## Excerto do texto
--

A testemunha explicou ainda, de forma coerente, a razão pela qual estima que a quilometragem real do veículo seria de cerca de 320.000,00 quilómetros, baseando-se tal cálculo no facto de o carro, segundo a informação da Mercedes, ostentar à data da última revisão realizada em França 220.000,00 quilómetros, de ter decorrido desde essa data um ano e três meses e de o carro ter até então feito uma média de 100.000 quilómetros por ano.

Foi também relevante para a formação da convicção do tribunal o depoimento da testemunha E..., vendedor da autora que atendeu o réu quando ele ali se dirigiu com a intenção de adquirir o Jeep; observou na altura o Mercedes que este pretendia dar à retoma, tendo visto o conta-quilómetros e solicitado ao réu o livro de revisões, que este disse possuir e se prontificou a apresentar; declarou ainda que solicitou ao réu, por indicação da gerência da autora, e por contacto telefónico, a apresentação do livro de revisões mais duas ou três vezes; mais confirmou que a avaliação do veículo foi determinada pela quilometragem ostentada pelo mesmo.

Atendeu-se ainda ao depoimento da testemunha H..., técnico do centro de inspecções que fez a inspecção para atribuição de nova matrícula a que o veículo Mercedes foi sujeito, depois de entrar em território nacional, e que confirmou que o veículo ostentava na ocasião 118.391 quilómetros,

Foi, por fim, valorado o depoimento de G..., comerciante que importou o Mercedes e o vendeu ao réu; com interesse para a decisão de causa, declarou que quando foi buscar o veículo a França o mesmo ostentava a quilometragem com que foi sujeito à inspecção; mais referiu que fez um desconto mo Mercedes porque o réu prescindiu da garantia.

--

Dados armazenados
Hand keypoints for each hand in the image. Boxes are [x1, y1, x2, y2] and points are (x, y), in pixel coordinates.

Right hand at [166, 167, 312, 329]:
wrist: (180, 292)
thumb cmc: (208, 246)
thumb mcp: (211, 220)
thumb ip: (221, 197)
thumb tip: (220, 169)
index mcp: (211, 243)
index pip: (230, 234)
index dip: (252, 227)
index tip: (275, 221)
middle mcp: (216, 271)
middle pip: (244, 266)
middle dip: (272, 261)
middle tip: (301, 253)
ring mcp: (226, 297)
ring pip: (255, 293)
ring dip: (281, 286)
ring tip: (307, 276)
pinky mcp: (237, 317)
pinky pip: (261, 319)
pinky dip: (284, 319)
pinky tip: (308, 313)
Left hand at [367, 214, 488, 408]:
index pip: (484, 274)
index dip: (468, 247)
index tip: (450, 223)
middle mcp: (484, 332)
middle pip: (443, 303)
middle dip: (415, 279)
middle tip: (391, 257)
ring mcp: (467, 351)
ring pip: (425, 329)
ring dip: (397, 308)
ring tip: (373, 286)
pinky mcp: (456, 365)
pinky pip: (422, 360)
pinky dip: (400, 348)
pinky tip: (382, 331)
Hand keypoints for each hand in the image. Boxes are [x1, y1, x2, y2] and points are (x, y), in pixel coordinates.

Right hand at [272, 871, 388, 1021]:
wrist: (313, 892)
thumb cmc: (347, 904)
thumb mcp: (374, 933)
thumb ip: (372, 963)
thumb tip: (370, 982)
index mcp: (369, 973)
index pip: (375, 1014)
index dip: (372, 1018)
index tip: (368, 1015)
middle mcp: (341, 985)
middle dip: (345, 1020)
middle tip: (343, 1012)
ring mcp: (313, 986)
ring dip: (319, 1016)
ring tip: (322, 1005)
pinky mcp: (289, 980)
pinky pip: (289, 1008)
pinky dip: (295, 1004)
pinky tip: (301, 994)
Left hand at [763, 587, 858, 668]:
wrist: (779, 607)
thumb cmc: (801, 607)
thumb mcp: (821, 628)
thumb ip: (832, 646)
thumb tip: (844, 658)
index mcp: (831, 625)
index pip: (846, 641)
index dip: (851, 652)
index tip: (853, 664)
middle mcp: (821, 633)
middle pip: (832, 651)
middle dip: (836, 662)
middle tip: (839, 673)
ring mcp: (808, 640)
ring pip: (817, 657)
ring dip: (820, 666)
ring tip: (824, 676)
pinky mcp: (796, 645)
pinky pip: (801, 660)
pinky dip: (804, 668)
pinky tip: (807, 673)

--

## Conjunto de exercícios
1: Reproduza sem alterações o trecho do excerto sobre os depoimentos das testemunhas. Comece nas palavras "Atendeu-se ainda ao" e termine depois de "prescindiu da garantia.".
2: Segundo o excerto sobre os depoimentos das testemunhas, por que razão o comerciante que vendeu o Mercedes ao réu lhe fez um desconto?
3: Dê seguimento ao excerto sobre os depoimentos das testemunhas, escrevendo a parte que viria a seguir ao último parágrafo apresentado.
A listagem é um material à parte, independente do excerto.

## Respostas por tarefa
1:
Atendeu-se ainda ao depoimento da testemunha H..., técnico do centro de inspecções que fez a inspecção para atribuição de nova matrícula a que o veículo Mercedes foi sujeito, depois de entrar em território nacional, e que confirmou que o veículo ostentava na ocasião 118.391 quilómetros,

Foi, por fim, valorado o depoimento de G..., comerciante que importou o Mercedes e o vendeu ao réu; com interesse para a decisão de causa, declarou que quando foi buscar o veículo a França o mesmo ostentava a quilometragem com que foi sujeito à inspecção; mais referiu que fez um desconto mo Mercedes porque o réu prescindiu da garantia.

2: Fez o desconto porque o réu prescindiu da garantia.

3:
Menor relevo mereceu o depoimento da testemunha F..., esposa do réu, e que o acompanhou ao stand da autora na ocasião em que foi concretizado o negócio.

Esta testemunha referiu, no essencial, que o casal decidiu trocar o Mercedes pelo Jeep porque a depoente não se conseguia habituar a manobrar um veículo com as dimensões do Mercedes, e que com o negócio conseguiu comprar um Smart; declarou que não lhes pediram na altura, ou posteriormente, o livro de revisões, e que não tinham qualquer conhecimento da adulteração do conta-quilómetros, facto de que apenas vieram a saber através do representante da autora, que lhes telefonou a dar conta da situação; mais referiu que o seu marido não tem conhecimentos especiais sobre veículos ou sobre mecânica, e que por isso não terá prescindo.

Ora, apesar de a justificação para a apressada troca do Mercedes, que esteve em poder do réu e da testemunha apenas cerca de um mês, ter alguma plausibilidade, não pode deixar de se estranhar a pressa que tiveram em desfazer-se do veículo, tanto mais que antes daquele Mercedes já tinham tido um outro veículo da mesma marca e dimensões, que foi dado à retoma quando compraram o veículo ...; por outro, e mais decisivo, as declarações da testemunha, no que respeita à solicitação do livro de revisões, foram infirmadas por depoimentos mais isentos e convincentes, até porque provindos de pessoas menos interessadas na decisão da causa.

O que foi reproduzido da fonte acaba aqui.